Chimeric antigen receptor (CAR) T-cell therapies have demonstrated success in targeting B-cell biomarkers in clinical trials for acute lymphoblastic leukemia and lymphoma. However, there has been limited success with CAR T-cell therapies for targeting other biomarkers for other cancers.
LCAR-B38M (Legend Biotech) is a type of CAR therapy that specifically targets B-cell maturation protein, or BCMA, which researchers in 2004 discovered plays a role in the progression of multiple myeloma.

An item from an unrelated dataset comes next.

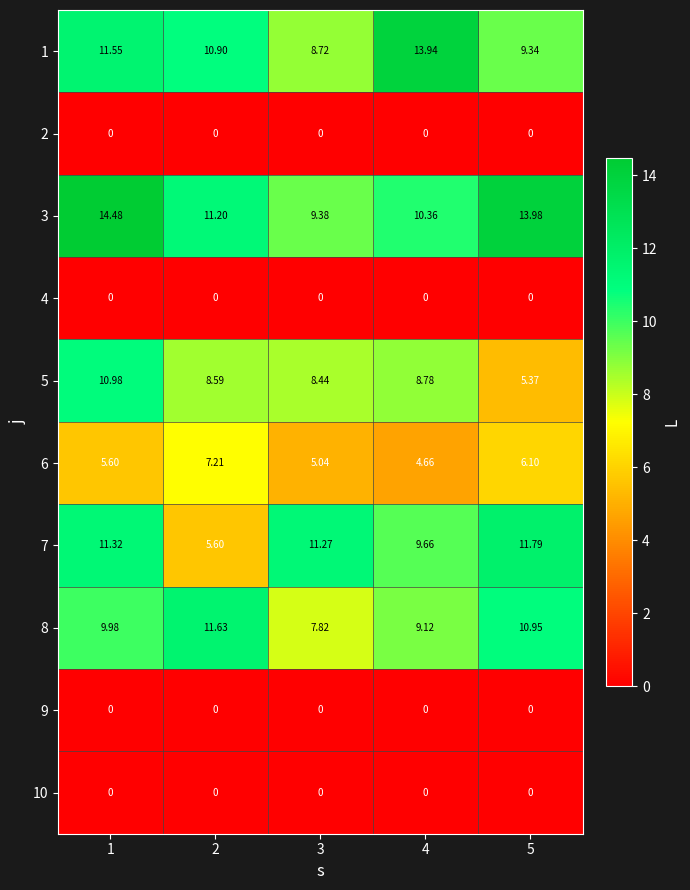

Between 2 and 5, which is larger?

2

“LCAR-B38M CAR T technology exerts quick and reproducible therapeutic effects in refractory and relapsed multiple myeloma patients,” Wanhong Zhao, MD, PhD, associate director of hematology at The Second Affiliated Hospital of Xi’an Jiaotong University in Xi’an, China, said during a press conference.

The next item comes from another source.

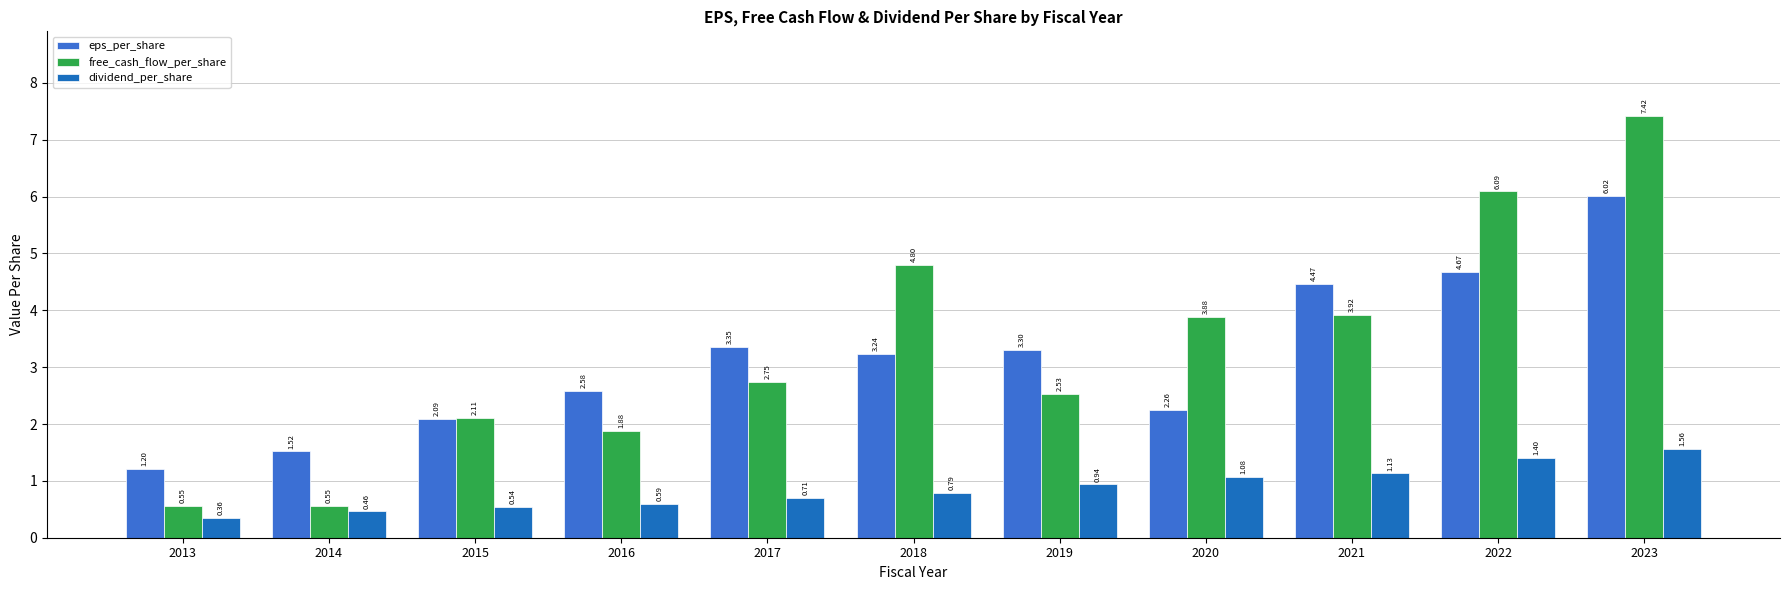

Which series has the largest range (max minus min)?

free_cash_flow_per_share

Zhao and colleagues infused 35 patients with refractory or relapsed multiple myeloma with a median number of 4.7 (range, 0.6-7) x 106/kg LCAR-B38M CAR T cells.

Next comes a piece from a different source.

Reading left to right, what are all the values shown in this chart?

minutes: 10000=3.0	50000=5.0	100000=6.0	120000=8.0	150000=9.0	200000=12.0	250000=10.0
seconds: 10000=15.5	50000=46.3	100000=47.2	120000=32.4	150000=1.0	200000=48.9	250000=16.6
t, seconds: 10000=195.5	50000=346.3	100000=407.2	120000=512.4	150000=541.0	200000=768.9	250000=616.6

Median follow-up was 208 days (range, 62-321).
The objective response rate was 100%. Thirty-three patients (94%) showed evidence of clinical remission — via complete or good partial response — within 2 months of receiving therapy.
The researchers continue to follow 19 patients for more than 4 months. Of these, 14 reached stringent complete response criteria; one patient reached partial response and four patients reached very good partial remission criteria.
No patients relapsed after stringent complete response. However, one patient experienced disease progression after very good partial remission. Five patients followed for more than 1 year remained in stringent complete response and had no sign of residual disease in bone marrow.
A majority of adverse events appeared mild and manageable. Cytokine release syndrome — a common side effect of CAR T-cell therapy — occurred in 85% of patients, but was transient, Zhao said. Two patients experienced grade 3 cytokine release syndrome, but recovered after therapy with tocilizumab (Actemra, Genentech/Roche).
Researchers did not observe any neurological side effects or serious adverse events.
“LCAR-B38M technology not only demonstrates outstanding efficacy, but also suggests a great safety profile,” Zhao said.
Researchers will enroll an additional 100 patients in this clinical trial from China. The researchers look to launch a similar trial in the United States next year, Zhao said.
“I’d like to congratulate the researchers, not just for the data and the implication, but the science behind the research. It is quite revolutionary,” Michael S. Sabel, MD, FACS, William W. Coon collegiate professor of surgical oncology and chief of the division of surgical oncology at University of Michigan Health Systems, an ASCO expert, said during the press conference.
Sabel emphasized how the study combined personalized medicine and immunotherapy, which is important for patients.
“This opens up the door for really using this precision immunotherapy to expand potential of immunotherapy to a wider net of patients,” Sable said. “Obviously, there is more research to be done ... and work in terms of making the therapy more accessible to patients.” – by Melinda Stevens
Reference:
Fan F, et al. Abstract LBA3001. Presented at: ASCO Annual Meeting; June 2-6, 2017; Chicago.
Disclosure: Zhao reports no relevant financial disclosures. Please see the abstract for a list of all other researchers’ relevant financial disclosures.